I sensed that I was beginning to lose the subject of my coniferous proselytism, so I changed tactics.

Chamaecyparis obtusa 'Golden Sprite'

Chamaecyparis obtusa 'Golden Sprite' is an excellent choice for the rock garden, containers on the deck or patio, or in miniature theme gardens.

“I’ll bet your wife loves growing flowers in her garden, right?” He offered a slight nod and I continued, “She loves all that color during the spring and summer, and then I’ll bet you both look forward to dealing with all the dead brown debris in the late fall and winter as all those pretty flowers wither and die leaving you an unsightly yard with quite a lot of work to do to clean up that mess!”

“Huh – yeah, right!”

Picea pungens 'Lundeby's Dwarf'

Picea pungens 'Lundeby's Dwarf' is a tremendous dwarf blue conifer that will provide year-round color and never require pruning to maintain its small form.

“With dwarf and miniature conifers, you can enjoy all kinds of color and texture in your garden with almost no maintenance whatsoever. No pruning, no deadheading to encourage more flowers, no constant fertilizing to encourage more growth and blooms, and once established in your garden, very little additional irrigation. In fact, if you reduce your lawn to a few paths meandering through beds of conifers, your workload will drop and your water usage will plummet.”

“So, a conifer garden could actually save me money?”

The hook was set, now all I had to do is reel him in. In mere moments he was called to the counter and that was the last I saw of my new convert.

A conifer lover’s work is never done.

Ed-
Conifer Lover

Golden autumn glow

If I were to wager a guess as to what color is the most striking  – the most eye-catching color of autumn, I would have to say it would be the bright scarlet, oranges and reds of the majority of trees in my local area. Having said that, today I want to point out some extraordinary fall-foliage plants whose primary color is yellow.

Cerciciphyllum japonicum 'Morioka Weeping'

This Cerciciphyllum japonicum 'Morioka Weeping' begins to glow in the early morning sun.
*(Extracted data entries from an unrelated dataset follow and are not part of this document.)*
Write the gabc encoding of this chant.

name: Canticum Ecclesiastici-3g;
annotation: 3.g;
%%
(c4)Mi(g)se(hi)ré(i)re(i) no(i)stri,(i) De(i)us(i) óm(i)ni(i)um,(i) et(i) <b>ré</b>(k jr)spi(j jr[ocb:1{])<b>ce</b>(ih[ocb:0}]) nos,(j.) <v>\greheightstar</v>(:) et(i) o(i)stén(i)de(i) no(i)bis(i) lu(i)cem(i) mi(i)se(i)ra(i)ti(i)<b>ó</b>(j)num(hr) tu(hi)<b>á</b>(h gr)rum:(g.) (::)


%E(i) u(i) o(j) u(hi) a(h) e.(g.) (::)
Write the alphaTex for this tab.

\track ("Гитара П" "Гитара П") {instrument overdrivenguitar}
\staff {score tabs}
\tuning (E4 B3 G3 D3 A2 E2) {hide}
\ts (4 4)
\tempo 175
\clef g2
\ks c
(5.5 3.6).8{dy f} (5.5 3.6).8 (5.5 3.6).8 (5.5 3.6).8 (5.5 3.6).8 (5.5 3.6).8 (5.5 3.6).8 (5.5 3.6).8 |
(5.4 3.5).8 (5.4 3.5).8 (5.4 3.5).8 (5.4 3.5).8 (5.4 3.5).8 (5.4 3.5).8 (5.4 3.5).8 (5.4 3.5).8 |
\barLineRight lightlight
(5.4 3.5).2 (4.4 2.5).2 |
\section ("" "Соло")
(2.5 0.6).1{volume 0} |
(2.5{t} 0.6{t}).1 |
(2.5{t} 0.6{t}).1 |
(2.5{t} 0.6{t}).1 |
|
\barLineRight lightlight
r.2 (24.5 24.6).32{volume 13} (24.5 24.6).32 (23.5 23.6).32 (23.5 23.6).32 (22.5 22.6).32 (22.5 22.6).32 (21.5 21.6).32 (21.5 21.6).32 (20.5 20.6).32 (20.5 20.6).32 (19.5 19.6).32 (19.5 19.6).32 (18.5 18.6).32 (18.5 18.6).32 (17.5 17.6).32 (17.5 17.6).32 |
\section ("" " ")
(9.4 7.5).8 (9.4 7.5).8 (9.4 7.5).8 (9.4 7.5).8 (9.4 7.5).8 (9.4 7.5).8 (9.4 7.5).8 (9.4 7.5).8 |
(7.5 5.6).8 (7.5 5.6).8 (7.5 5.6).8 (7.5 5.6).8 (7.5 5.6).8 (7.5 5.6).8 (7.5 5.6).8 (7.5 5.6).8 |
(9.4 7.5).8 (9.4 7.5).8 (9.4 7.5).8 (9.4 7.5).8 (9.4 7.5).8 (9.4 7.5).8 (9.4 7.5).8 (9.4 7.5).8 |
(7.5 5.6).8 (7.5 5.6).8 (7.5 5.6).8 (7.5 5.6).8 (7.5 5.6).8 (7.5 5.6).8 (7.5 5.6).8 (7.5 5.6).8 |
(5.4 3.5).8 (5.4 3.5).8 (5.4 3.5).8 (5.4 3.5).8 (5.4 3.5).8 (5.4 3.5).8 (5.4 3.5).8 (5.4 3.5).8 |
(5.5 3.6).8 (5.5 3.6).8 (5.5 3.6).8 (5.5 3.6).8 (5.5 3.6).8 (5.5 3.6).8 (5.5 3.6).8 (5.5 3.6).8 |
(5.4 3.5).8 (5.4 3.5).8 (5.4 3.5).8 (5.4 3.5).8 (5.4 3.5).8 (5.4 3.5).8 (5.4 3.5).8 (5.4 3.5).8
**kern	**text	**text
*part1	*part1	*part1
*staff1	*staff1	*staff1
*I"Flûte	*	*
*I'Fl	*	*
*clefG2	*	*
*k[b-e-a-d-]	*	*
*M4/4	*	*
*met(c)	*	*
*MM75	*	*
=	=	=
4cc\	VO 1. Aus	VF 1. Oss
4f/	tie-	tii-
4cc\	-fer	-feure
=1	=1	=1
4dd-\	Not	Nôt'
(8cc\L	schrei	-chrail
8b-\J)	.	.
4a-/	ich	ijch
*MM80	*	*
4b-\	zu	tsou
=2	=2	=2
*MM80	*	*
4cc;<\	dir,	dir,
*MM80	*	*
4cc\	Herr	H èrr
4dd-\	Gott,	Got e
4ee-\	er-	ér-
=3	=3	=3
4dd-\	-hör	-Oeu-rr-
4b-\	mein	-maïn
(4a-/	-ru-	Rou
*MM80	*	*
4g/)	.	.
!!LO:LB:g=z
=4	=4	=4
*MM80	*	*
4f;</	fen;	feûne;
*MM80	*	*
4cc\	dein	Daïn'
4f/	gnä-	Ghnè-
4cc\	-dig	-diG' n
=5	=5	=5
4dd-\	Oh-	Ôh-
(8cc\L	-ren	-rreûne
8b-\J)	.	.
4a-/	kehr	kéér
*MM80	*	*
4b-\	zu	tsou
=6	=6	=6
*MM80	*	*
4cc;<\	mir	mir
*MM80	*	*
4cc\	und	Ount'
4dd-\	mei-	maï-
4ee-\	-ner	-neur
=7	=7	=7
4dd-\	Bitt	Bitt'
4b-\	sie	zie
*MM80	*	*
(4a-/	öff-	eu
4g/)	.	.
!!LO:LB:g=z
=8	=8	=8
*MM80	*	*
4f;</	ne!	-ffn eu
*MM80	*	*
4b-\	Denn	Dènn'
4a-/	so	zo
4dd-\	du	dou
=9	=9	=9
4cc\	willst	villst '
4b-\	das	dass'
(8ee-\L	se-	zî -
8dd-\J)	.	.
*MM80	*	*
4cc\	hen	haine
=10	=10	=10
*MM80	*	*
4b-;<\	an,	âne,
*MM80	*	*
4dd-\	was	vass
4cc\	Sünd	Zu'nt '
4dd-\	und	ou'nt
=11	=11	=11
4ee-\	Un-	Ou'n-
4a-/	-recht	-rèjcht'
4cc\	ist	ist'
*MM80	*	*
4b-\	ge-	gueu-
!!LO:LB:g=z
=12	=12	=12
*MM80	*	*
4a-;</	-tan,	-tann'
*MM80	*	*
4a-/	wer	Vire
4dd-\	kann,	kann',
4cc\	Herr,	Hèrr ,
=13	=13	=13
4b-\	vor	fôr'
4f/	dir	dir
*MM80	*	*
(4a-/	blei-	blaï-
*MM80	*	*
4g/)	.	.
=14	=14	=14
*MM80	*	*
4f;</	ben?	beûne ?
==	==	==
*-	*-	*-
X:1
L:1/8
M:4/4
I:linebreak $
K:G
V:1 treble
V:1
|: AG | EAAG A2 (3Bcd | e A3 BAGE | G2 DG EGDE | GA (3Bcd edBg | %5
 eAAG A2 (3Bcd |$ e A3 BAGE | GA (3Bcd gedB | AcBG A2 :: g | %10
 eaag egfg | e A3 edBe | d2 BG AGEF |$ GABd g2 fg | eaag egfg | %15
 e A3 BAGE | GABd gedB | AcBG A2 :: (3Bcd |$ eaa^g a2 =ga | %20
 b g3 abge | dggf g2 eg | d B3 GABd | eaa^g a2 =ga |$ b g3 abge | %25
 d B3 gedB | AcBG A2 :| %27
One of the first plants to catch my eye this morning, just as the sun was beginning to peak up over the distant hills was Cercidiphyllum japonicum ‘Morioka Weeping’. This deciduous, broad-leaved tree is covered with roundish, almost heart-shaped leaves. Right now, these normally green leaves are turning a deliciously warm shade of yellow with a hint of orange. I noticed yesterday how nicely the tree was coloring up, but this morning, as it was hit with that low sunrise, the tree began to glow in a spectacular way. Most of the garden remained in the darkness of early morning, hint of frost on the edges of my conifers, but this wonderful pendulous tree was lit up and beckoning to the other plants, “Wake up, it’s a beautiful day!”

Metasequoia glyptostroboides 'Gold Rush'

Metasequoia glyptostroboides 'Gold Rush' provides a stunning golden-yellow color from spring through fall

I finished my breakfast and continued to watch the show outside my picture window as the bright autumn sunrise steadily climbed and shot its spotlight on another golden deciduous tree – this time, a conifer. Metasequoia glyptostroboides ‘Gold Rush’ is a dazzling golden conifer all year-round. It’s new growth emerges a soft yet very bright yellow and seems to become more intensely bright as the season progresses. Finally, with the cooler temperatures that autumn bring, the bright yellow foliage begins to exhibit a hint of red which gives the long branchlets and overall golden hue. Again, this color continues to intensify until all of the foliage drops to the ground, creating quite a colorful carpet of gold beneath the then, bare framework of the Golden Dawn Redwood.

Soon, my Larix, Taxodium and  Pseudolarix will also turn their assorted shades of golden-yellow and drop their needles in anticipation of our coming winter months. I look forward to the intense shots of color those deciduous conifers will provide while making way for more late season sunlight to fall into my garden with the absence of their foliar screens.